A considerable number of gestures was performed in specific screen locations that participants associated to a semantic interpretation. Performing gestures in the left side was interpreted as “go back” or “recover from an action”. For instance gestures on the left side were associated to commands like undo, previous, reject, close, quit and hang up. On the other hand, the right side was associated to opposite actions, such as next, accept, open, answer a call.

With respect to spatial awareness, Kane et al. [8] suggest to favor edges and corners of the screen because they can be used as physical landmarks that help blind people to locate spots in the surface. Our study reveals that this behavior largely depends on the experience of the users with mobile technology. We observed that users with less experience start by searching for the edges of the touch-screen and, when they are ready, they perform the gesture nearby it. Users with more years of experience with touch-screens generally start their gestures from the center of the device.

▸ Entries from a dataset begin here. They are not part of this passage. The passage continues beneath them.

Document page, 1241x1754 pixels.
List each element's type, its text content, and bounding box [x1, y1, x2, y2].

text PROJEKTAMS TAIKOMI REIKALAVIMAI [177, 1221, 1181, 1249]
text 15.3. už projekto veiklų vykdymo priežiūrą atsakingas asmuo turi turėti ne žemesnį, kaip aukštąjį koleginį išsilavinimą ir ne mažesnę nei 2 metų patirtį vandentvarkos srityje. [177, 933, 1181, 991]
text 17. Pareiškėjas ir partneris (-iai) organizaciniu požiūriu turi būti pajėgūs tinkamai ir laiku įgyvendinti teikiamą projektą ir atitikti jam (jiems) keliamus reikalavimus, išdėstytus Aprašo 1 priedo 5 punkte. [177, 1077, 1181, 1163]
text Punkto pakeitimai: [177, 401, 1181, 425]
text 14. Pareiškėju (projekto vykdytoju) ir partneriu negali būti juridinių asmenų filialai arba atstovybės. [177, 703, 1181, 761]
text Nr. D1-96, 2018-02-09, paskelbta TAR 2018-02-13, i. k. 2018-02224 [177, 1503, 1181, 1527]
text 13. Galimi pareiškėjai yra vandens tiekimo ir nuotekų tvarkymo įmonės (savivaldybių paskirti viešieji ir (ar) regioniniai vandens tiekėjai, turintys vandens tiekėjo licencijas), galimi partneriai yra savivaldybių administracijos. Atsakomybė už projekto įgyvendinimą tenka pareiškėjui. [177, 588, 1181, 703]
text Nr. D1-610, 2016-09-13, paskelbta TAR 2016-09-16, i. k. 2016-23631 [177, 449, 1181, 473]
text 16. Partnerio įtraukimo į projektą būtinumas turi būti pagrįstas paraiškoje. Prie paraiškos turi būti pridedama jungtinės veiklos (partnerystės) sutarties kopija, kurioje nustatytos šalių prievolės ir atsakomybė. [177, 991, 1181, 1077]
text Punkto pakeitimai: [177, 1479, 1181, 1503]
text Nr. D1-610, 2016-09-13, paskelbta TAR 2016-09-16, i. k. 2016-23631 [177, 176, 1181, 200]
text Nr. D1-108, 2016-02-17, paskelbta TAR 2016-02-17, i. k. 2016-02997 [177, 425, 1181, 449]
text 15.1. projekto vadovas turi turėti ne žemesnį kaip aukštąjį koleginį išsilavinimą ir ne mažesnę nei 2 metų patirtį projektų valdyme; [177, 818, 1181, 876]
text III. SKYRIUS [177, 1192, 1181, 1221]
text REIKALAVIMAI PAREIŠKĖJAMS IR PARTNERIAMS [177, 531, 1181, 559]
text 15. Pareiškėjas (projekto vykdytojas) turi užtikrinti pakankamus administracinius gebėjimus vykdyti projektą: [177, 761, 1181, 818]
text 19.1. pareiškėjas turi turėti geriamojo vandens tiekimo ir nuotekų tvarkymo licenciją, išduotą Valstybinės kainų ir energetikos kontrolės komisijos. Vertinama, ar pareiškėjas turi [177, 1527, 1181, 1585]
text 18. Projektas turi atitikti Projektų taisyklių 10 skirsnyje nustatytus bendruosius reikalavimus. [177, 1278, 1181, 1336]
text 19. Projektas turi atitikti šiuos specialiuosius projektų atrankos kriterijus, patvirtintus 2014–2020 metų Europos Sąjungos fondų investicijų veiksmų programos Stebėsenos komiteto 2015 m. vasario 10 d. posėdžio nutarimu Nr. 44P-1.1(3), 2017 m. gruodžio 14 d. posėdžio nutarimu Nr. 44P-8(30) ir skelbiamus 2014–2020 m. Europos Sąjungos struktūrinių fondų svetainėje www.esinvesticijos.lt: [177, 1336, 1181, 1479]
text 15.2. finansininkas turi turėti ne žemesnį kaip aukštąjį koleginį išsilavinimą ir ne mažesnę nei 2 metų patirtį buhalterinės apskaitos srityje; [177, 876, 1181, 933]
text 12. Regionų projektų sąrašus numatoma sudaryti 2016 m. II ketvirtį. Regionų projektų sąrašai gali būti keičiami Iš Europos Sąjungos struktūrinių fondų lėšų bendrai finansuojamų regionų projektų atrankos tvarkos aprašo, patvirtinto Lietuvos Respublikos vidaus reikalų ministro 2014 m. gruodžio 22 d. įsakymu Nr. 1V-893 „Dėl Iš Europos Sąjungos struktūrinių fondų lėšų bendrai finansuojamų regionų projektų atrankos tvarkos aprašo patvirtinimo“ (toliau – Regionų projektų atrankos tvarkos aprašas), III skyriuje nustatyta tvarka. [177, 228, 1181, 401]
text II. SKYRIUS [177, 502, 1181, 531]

5 Conclusions and Future Work

We presented a preliminary elicitation study to understand preferences of blind people with respect to touch and motion gestures on mobile devices. First insights from our study can be summarized as follows: (1) our results highlight that gestures are influenced by the form factor and the users background, (2) the gesture rationale is prevalently abstract and physical, (3) users tend to assign a behavior to screen locations, (4) users prefer touch gestures rather than motion gestures. Our work provides new insights on how blind people use mobile technologies. However, given the open-ended nature of the study, further research is needed. Since the lack of prior knowledge and experience affects the users’ preferences, we consider that an in-depth study could reveal new interesting insights. We plan to modify the experiment requiring users to provide and then evaluate both a touch and a motion gesture for each command. This is to confirm whether motion gestures can be an effective input modality. The final aim is to reach an agreement on the mapping between gestures and commands and thus to define a robust and accessible gestures set for mobile phones.